While Whitehead has worked very hard, she gives a lot of credit to her collaborators and research teams. A major aspect of her research involves working with clinicians at various hospitals, whose input is valuable as it reveals the practical impact these new techniques can have on patients. Whitehead also notes the importance of the students working in her labs. While she is proud of her ability to develop tangible products that could improve people’s lives, she sees the students she trains as another valuable product of her hard work. She wants them to develop the same intuition and passion she carries herself so that they will continue to develop great things in their own careers.

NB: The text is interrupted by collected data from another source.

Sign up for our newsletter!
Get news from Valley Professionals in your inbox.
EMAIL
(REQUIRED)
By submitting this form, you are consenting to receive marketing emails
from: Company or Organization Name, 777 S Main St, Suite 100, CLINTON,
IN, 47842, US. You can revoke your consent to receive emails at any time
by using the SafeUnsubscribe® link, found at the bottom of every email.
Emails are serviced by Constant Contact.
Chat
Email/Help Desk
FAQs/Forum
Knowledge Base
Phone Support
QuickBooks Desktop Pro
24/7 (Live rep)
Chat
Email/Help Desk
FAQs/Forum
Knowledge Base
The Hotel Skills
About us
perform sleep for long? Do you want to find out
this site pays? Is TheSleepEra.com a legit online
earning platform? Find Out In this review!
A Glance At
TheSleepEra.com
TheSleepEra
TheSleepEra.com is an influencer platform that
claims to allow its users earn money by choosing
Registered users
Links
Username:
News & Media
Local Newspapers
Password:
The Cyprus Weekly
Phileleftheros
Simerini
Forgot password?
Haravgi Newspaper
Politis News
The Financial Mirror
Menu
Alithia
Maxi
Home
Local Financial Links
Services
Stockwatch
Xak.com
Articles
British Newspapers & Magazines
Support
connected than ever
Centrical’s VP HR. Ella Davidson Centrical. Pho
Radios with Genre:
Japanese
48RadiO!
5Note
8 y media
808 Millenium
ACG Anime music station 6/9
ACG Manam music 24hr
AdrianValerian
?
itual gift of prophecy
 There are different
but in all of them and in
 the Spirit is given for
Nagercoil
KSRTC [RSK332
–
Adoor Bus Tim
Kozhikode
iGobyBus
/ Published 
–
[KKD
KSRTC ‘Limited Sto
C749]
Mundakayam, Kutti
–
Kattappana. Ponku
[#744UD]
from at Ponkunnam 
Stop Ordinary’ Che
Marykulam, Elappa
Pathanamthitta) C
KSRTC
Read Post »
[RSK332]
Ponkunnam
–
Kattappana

Whitehead has been able to find success early in her scientific career and make significant contributions to the scientific community. She believes the key to her success is that “she just keeps going, persevering towards a goal.”
“Science is very hard,” Whitehead said, “and being smart only gets you so far. Almost nothing works the first time you try it, but if you keep your eyes on the prize ... you could change the world.”